Singapore, Mar 23: Oil prices fell at the open in Asia on Monday after a trillion-dollar Senate proposal to help the coronavirus-hit American economy was defeated and death tolls soared across Europe and the US.

US benchmark West Texas Intermediate initially tumbled more than three percent but then pulled back some ground to trade 1.5 percent lower, at $22 a barrel.

Brent crude, the international benchmark, fell 4.9 percent to $25 a barrel.

Prices have fallen to multi-year lows in recent weeks as lockdowns and travel restrictions to fight the virus hit demand, and top producers Saudi Arabia and Russia engage in a price war.

The latest drop came after a trillion-dollar Senate proposal to rescue the US economy was defeated after receiving zero support from Democrats, and with five Republicans absent from the chamber because of virus-related quarantines.

The bill had proposed funding for American families, thousands of shuttered or suffering businesses and the nation's critically under-equipped hospitals.

Coronavirus deaths soared across Europe and the United States at the weekend despite heightened restrictions.

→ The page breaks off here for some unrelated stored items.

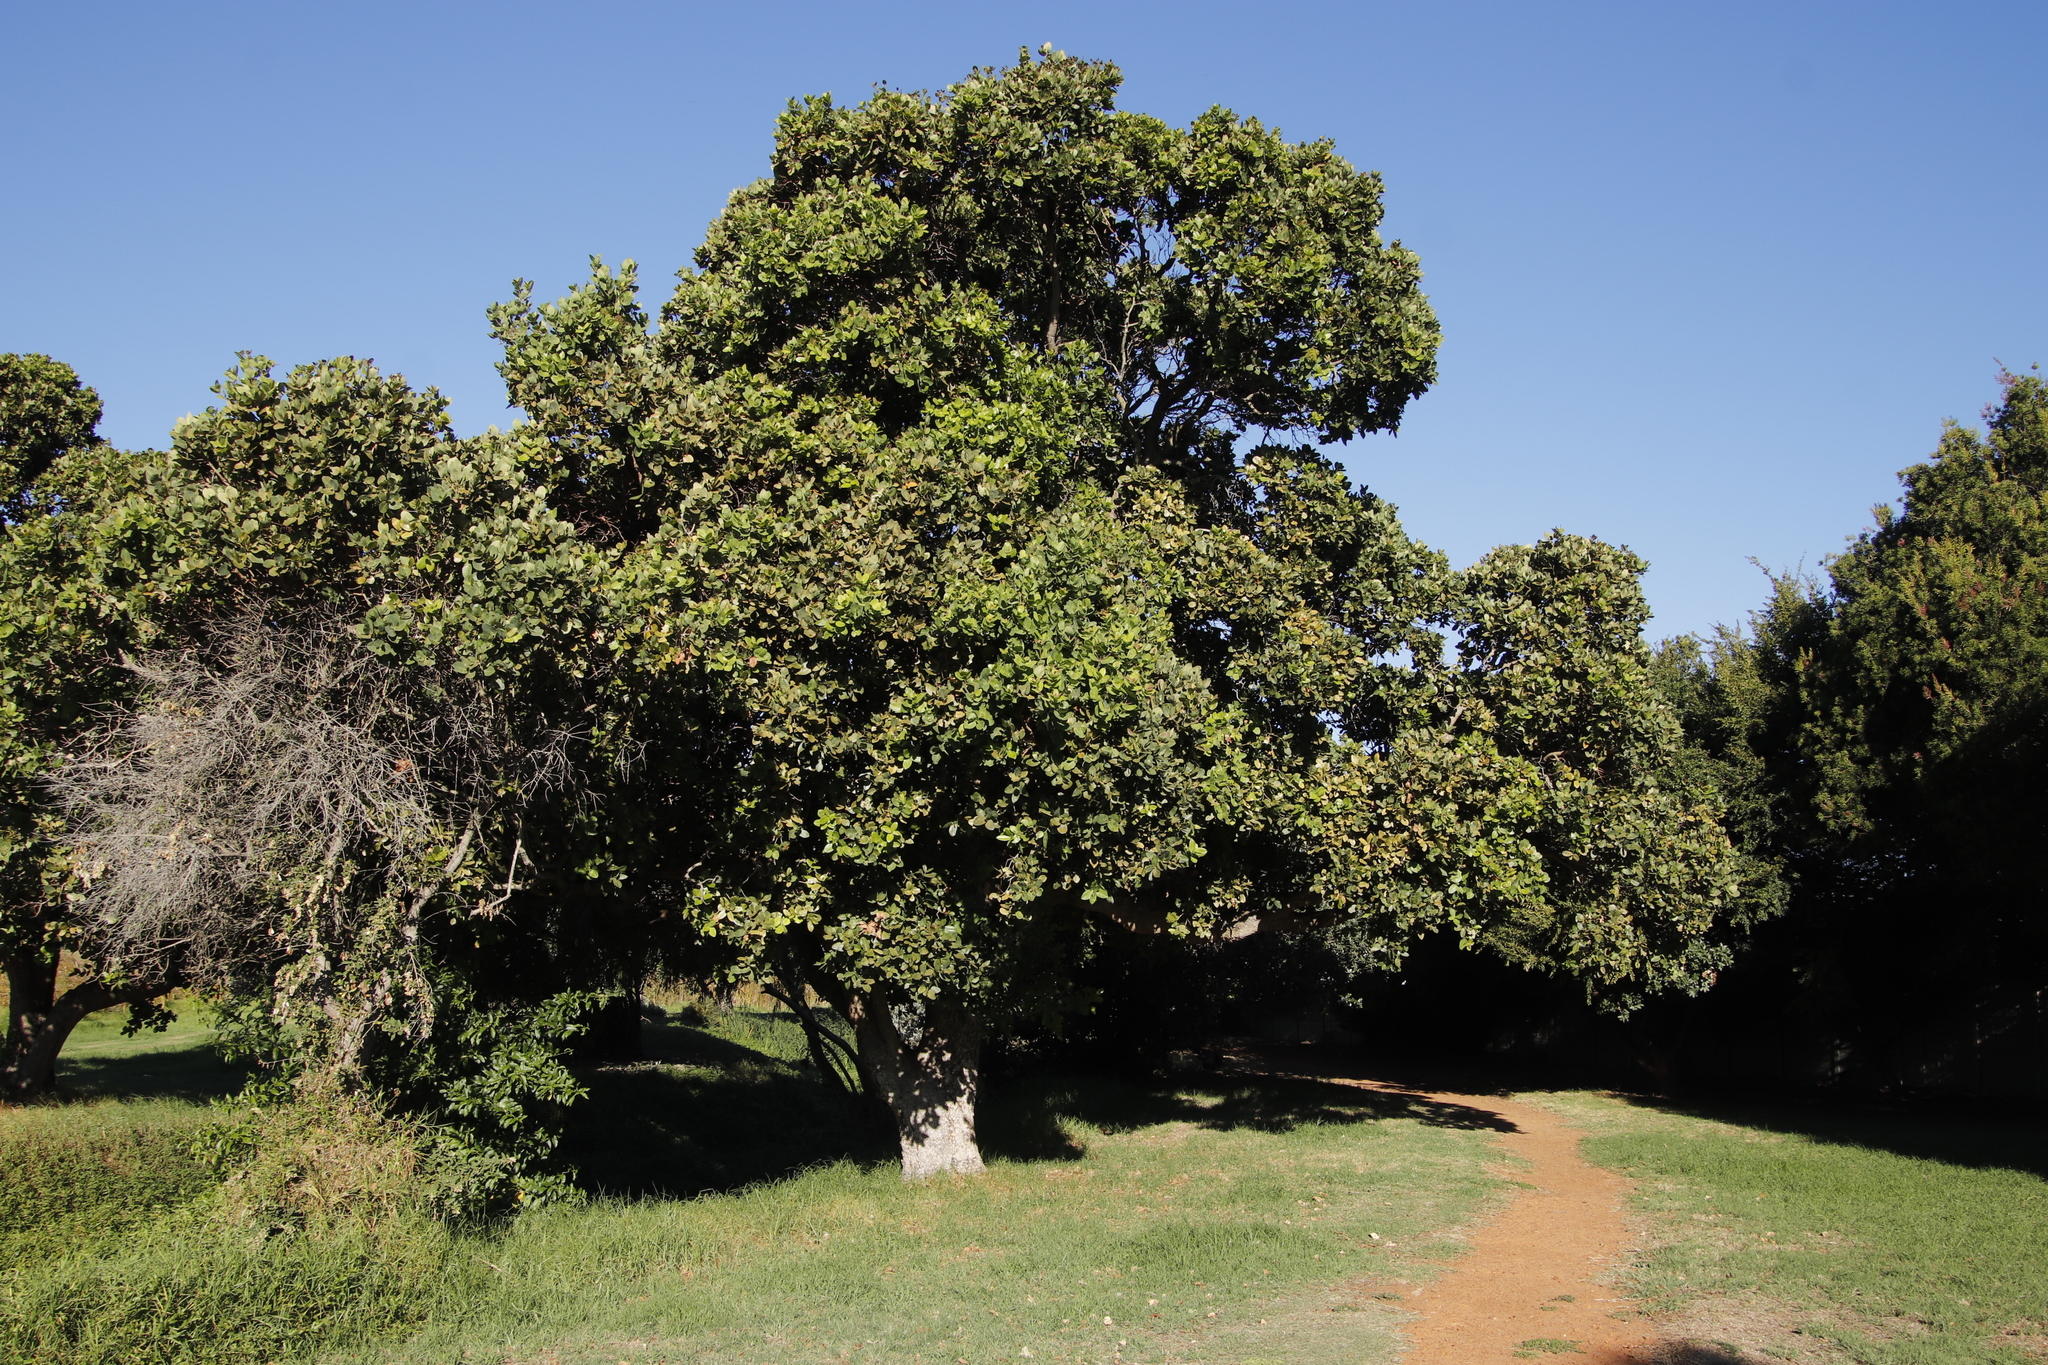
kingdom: Plantae
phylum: Tracheophyta
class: Magnoliopsida
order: Myrtales
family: Myrtaceae
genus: Syzygium
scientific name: Syzygium cordatum
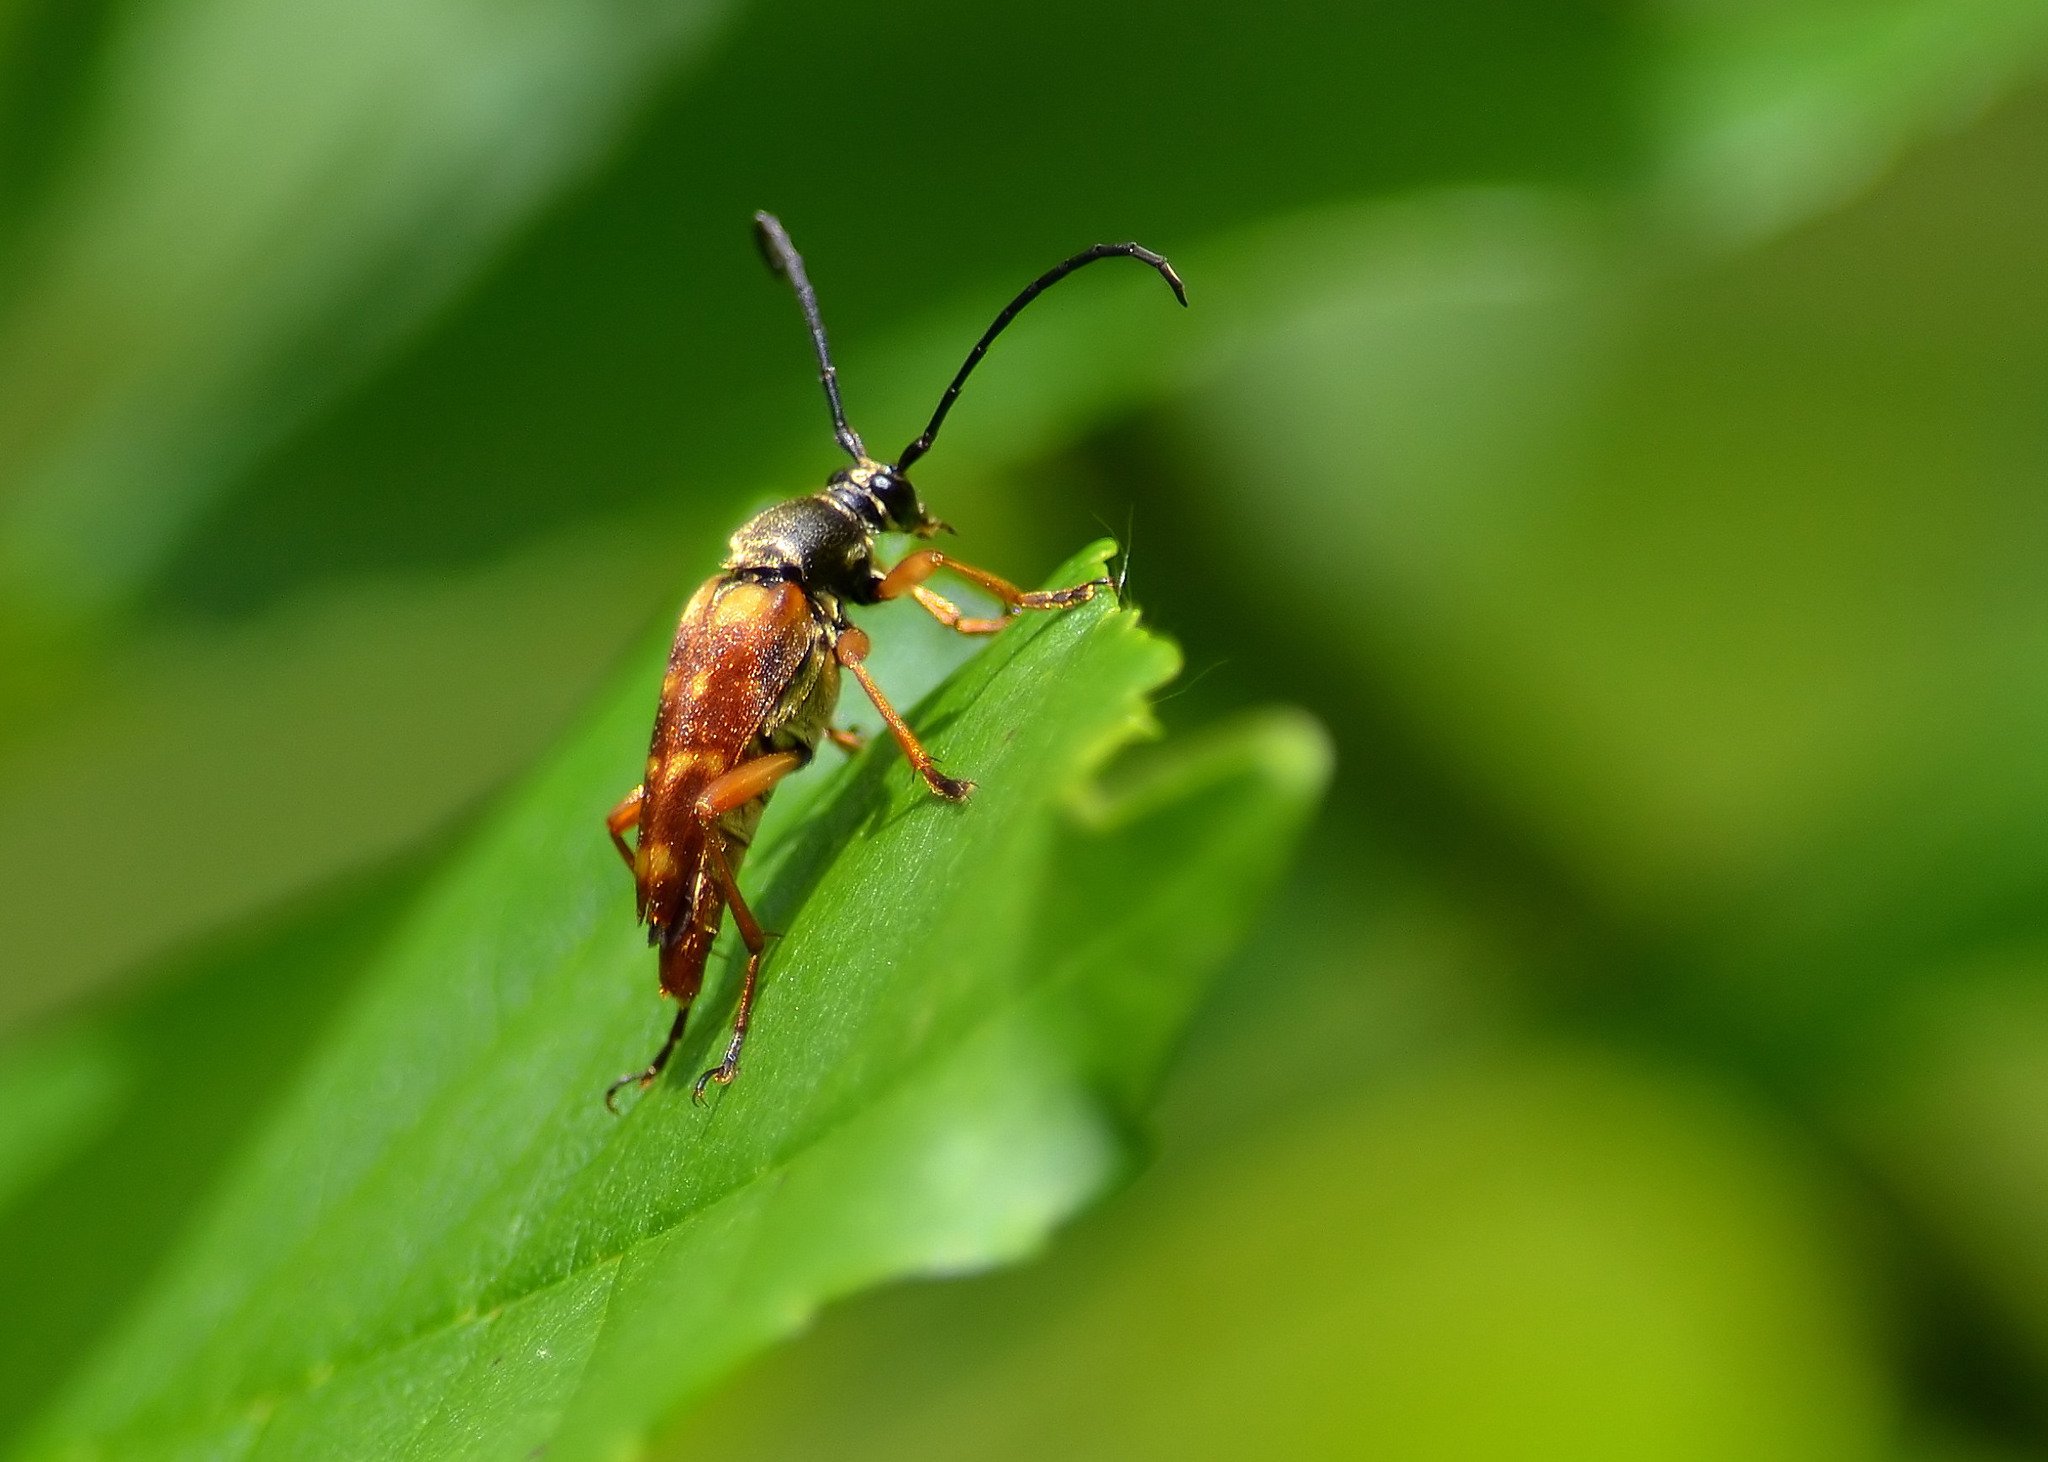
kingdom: Animalia
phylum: Arthropoda
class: Insecta
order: Coleoptera
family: Cerambycidae
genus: Typocerus
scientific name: Typocerus velutinus
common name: Banded longhorn beetle
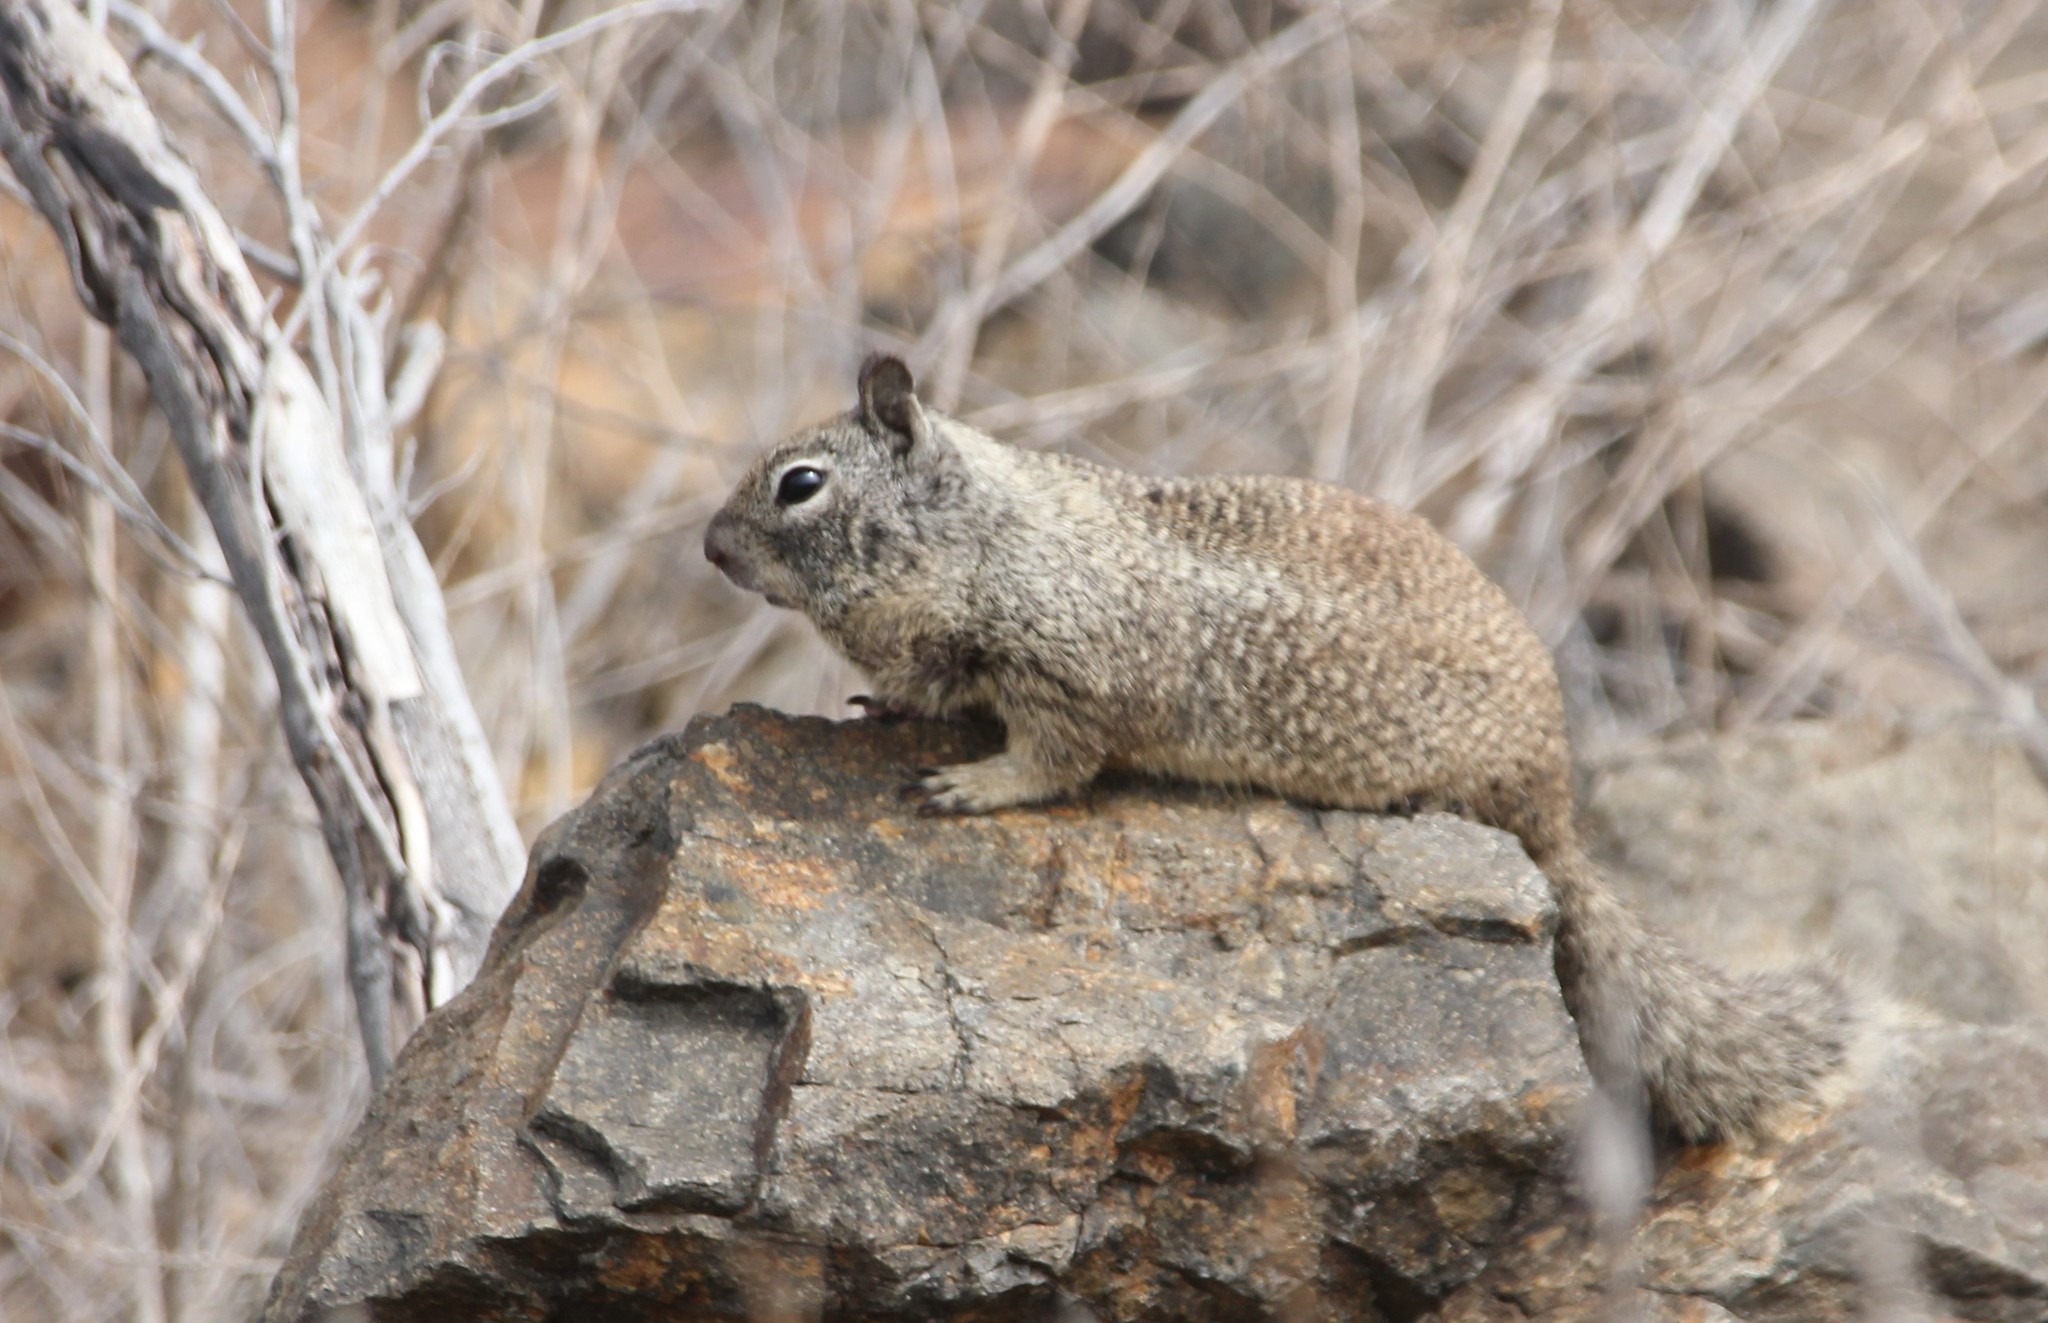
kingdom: Animalia
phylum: Chordata
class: Mammalia
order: Rodentia
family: Sciuridae
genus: Otospermophilus
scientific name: Otospermophilus beecheyi
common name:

The death toll from the virus -- which has upended lives and closed businesses and schools across the planet -- surged to more than 14,300 Sunday, according to an AFP tally.

AxiCorp chief markets strategist Stephen Innes said that "total demand devastation" had set it.

"Oil markets collapsed out of the gate this morning as prices react... to stringent containment lockdown measures," he said.